McGraw still fighting lawmakers over painkiller money

John O'Brien Feb. 14, 2008, 10:38am




CHARLESTON, W. Va. - West Virginia Attorney General Darrell McGraw continued to bicker with members of the Legislature Tuesday as he defended his controversial $10 million OxyContin settlement.

According to a report in the Charleston Daily Mail, it did not take long for members of the House Finance Committee to start voicing concerns.

"You talk about being criticized for winning all these lawsuits," said John Doyle, D-Jefferson, according to the report. "I've never criticized that. In fact, I commend your effort.

"I and others, however, level a different criticism, one of which you have not yet addressed. That is your attempts, once you've won the money, to appropriate it.

"That is constitutionally the job of the Legislature to appropriate money. The minute your office or any office gets money for the State of West Virginia, that money is instantly the property of the taxpayers of West Virginia.
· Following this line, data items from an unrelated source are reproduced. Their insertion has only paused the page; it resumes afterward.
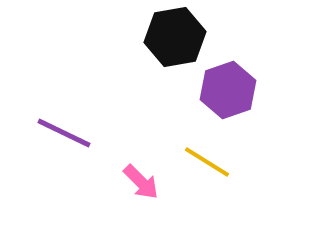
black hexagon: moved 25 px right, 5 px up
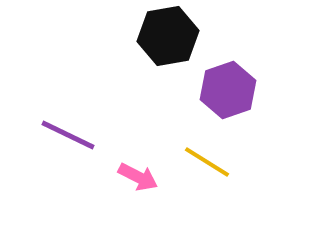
black hexagon: moved 7 px left, 1 px up
purple line: moved 4 px right, 2 px down
pink arrow: moved 3 px left, 5 px up; rotated 18 degrees counterclockwise
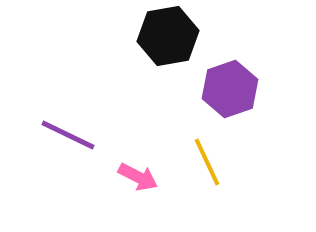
purple hexagon: moved 2 px right, 1 px up
yellow line: rotated 33 degrees clockwise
Therefore, the Legislature must decide how it is spent."

McGraw eventually told Doyle, "No good deed goes unpunished," the report adds.

Two times in recent months, the federal Centers for Medicare and Medicaid Services has notified the state's Department of Health and Human Resources that it will be withholding Medicaid funds because it does not believe it was given what it was owed from two lawsuit settlements.
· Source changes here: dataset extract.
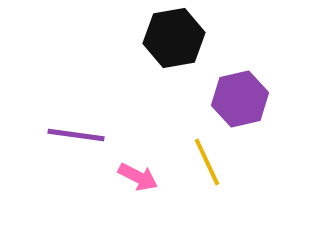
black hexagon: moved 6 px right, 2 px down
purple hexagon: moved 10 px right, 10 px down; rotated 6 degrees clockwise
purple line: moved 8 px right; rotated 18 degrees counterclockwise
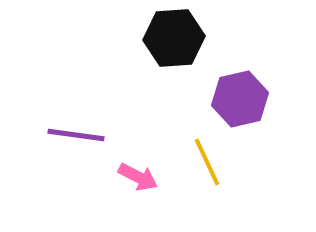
black hexagon: rotated 6 degrees clockwise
A $4.1 million withhold, currently being appealed, results from the 2004 $10 million agreement with Purdue Pharma, manufacturer of the prescription painkiller OxyContin. Another $634,525 potential withhold relates to a settlement with Dey Inc., which McGraw's office claimed inflated the prices of the prescription drugs it manufactured, thereby defrauding the state's Medicaid program.

The State kept all of the settlement funds, though the federal government provides nearly 75 cents of every dollar the State spends on Medicaid.

Last month, he had a similarly testy encounter before the Senate Finance Committee.

During that meeting, McGraw, who is seeking his fifth term in office this year, accused the federal government of "double-dipping," criticized the U.S. Chamber of Commerce, forced an awkward break to get a drink of water and told a story about his cousin's return from the Korean War.

"We had several named plaintiffs in the lawsuit," McGraw said, mentioning the DHHR, the Public Employees' Insurance Agency and Workers' Compensation. No state agencies were named as plaintiffs in the original OxyContin lawsuit, but later were added.

Still, none of the agencies received any of the money.

"Our focus changed," Chief Deputy Attorney General Fran Hughes said of the case. "When it was first filed, we had a different approach."

Eventually, the settlement allowed McGraw to spend the funds on substance abuse programs. In addition to those programs, he's spent $500,000 on a pharmacy school at the University of Charleston.

Sen. Jesse Guills, R-Greenbrier, asked McGraw who would be responsible for paying the federal government back.

"If we lose this contest, who will pay the $4.1 million?" Guills asked.

"The burden is back on the Legislature," McGraw replied.

Guills also asked where that money would come from.

"Perhaps sharper pencils than mine can find 0.005 percent of that money," McGraw said, referring to $2 billion figure he's secured in settlements since becoming AG.

McGraw said his office had three options when reaching the OxyContin settlement.

"We could take the money agreeable to the judge and the drug company," he said. "We could've turned it over to the DHHR, and the money would have gone back to the federal government. Bye-bye.

"Or we could've given it to the Legislature, which would have been obliged to give it to the DHHR. Bye-bye."

Guills later asked if the state agencies involved in the case were consulted about the settlement.

"We're lawyers, and we do litigation and settlements," McGraw replied.

McGraw later attacked the U.S. Chamber of Commerce, which owns The West Virginia Record.

"The national Chamber of Commerce made this complaint," he said of the actions that led to the federal government seeking reimbursement for Medicaid money. "They spend a lot of time running West Virginia down. A judicial hellhole? That's the national Chamber."

During Tuesday's meeting with the House Budget Committee, McGraw replied, "Everything's political," to a question, according to the report. He added that he "seem(ed) to smell something" in the line of questioning from Kevin Craig, D-Cabell. Craig asked why the agencies that were named plaintiffs in the suit did not receive any of the funds.